The Atlantic Coast Conference hired Gary Patterson as its supervisor of football officials on Monday, ten months after Patterson quit the ACC's on-field crew over a botched replay review [1]. The league announced the move from Charlotte after Al Riveron told it last week he was stepping down.
Patterson had officiated in the ACC since 2002 and worked as a referee since 2009. He walked away last September; ESPN reported at the time that his exit followed his frustration over a UConn-Syracuse game, where a replay decision arrived only after the snap for the next play. His new job puts him in charge of the same review apparatus that pushed him out. He will oversee recruiting, training, evaluation and scheduling of ACC officials, and the conference said he would work with ESPN to expand last year's feature that lets viewers hear replay reviews live during select broadcasts [1].

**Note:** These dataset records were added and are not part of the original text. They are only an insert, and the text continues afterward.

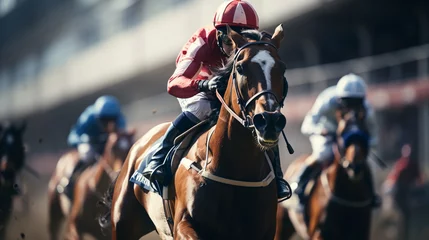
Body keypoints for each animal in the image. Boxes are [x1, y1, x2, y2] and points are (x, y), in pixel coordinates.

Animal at [276, 105, 372, 240]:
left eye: (365, 131)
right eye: (342, 132)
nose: (355, 167)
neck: (348, 193)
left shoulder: (361, 232)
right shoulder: (320, 232)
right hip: (282, 224)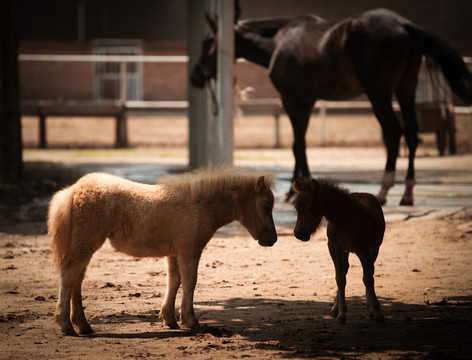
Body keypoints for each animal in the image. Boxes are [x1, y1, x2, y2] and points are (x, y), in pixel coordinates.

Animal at [48, 168, 276, 334]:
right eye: (266, 206)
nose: (272, 239)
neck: (199, 205)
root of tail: (74, 190)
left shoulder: (174, 253)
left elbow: (173, 281)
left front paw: (170, 319)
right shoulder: (189, 251)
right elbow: (190, 282)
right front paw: (191, 321)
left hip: (84, 244)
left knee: (77, 277)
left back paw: (83, 325)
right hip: (86, 242)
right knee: (69, 274)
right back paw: (66, 325)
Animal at [191, 8, 472, 204]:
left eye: (206, 43)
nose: (195, 77)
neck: (280, 40)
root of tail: (404, 24)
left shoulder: (293, 99)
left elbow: (297, 144)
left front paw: (295, 191)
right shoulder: (307, 101)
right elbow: (300, 143)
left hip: (380, 94)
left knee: (393, 132)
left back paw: (384, 190)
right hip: (406, 89)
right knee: (412, 133)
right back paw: (407, 193)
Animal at [294, 179, 386, 322]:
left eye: (312, 208)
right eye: (296, 208)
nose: (298, 233)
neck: (344, 219)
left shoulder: (364, 250)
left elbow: (368, 279)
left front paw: (377, 312)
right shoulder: (334, 248)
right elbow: (340, 279)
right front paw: (342, 314)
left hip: (375, 248)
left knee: (370, 271)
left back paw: (369, 309)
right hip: (345, 252)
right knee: (345, 270)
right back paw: (335, 309)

Commissioner Jim Phillips said Patterson "has earned the trust and respect of coaches and his officiating colleagues" [1]. That endorsement leans on Patterson's record: the 2009 BCS championship game, the 2006 Army-Navy game, four ACC title games and a career that began in 1994. What it does not address is the timing failure he objected to, or whether his authority over evaluation and scheduling will change how quickly reviews resolve. No rule on review timing has changed; the hire promotes the critic but leaves the process he criticized intact. The next test is a published rule, not a title.